A five-day programme of events at Homerton College, Cambridge, will celebrate the publication, 150 years ago, of Lewis Carroll’s ‘Alice in Wonderland’. Here, Dr Zoe Jaques, a lecturer in children’s literature, explores images of Alice from the first edition onwards. 

Lewis Carroll’s masterpiece was first published in July 1865 and has never been out of print. Its remarkable appeal is marked this week by a programme of events based at Homerton College, Cambridge. The five-day celebration includes a conference, film-screenings, performances and a children’s tea party. Some events are open to the general public.

Wonderland Week at Homerton College has been organised by a small team led by Dr Zoe Jaques and Professor Maria Nikolajeva from the Faculty of Education.
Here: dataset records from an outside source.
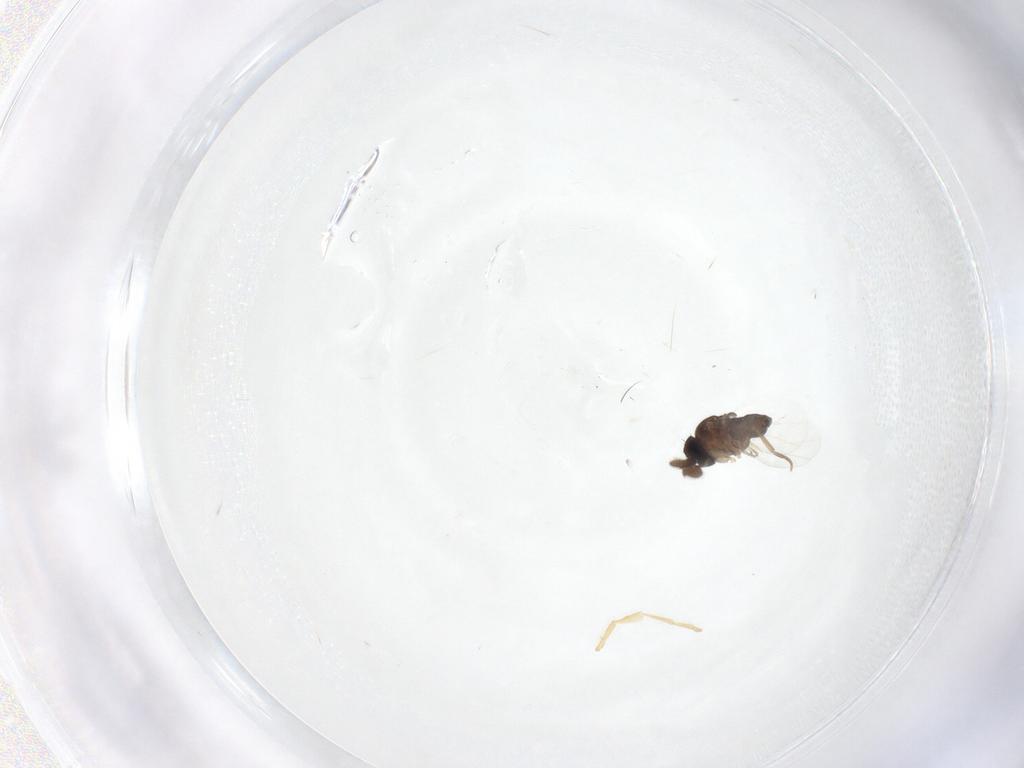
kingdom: Animalia
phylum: Arthropoda
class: Insecta
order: Diptera
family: Phoridae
Jaques’ research explores the ways in which Alice in Wonderland is “more than just a book”.  Alice was based on a real-life girl, Alice Liddell, but became an icon of girlhood subject to constant transformation.

In the accompanying audio slide show, Jaques discusses representations of Alice – right from the John Tenniel drawings used to illustrate the first edition to portrayals by contemporary illustrators such as Barry Moser, Anthony Browne and Helen Oxenbury.  She shows how Alice’s age and looks have been skilfully reimagined to fit with changing audiences.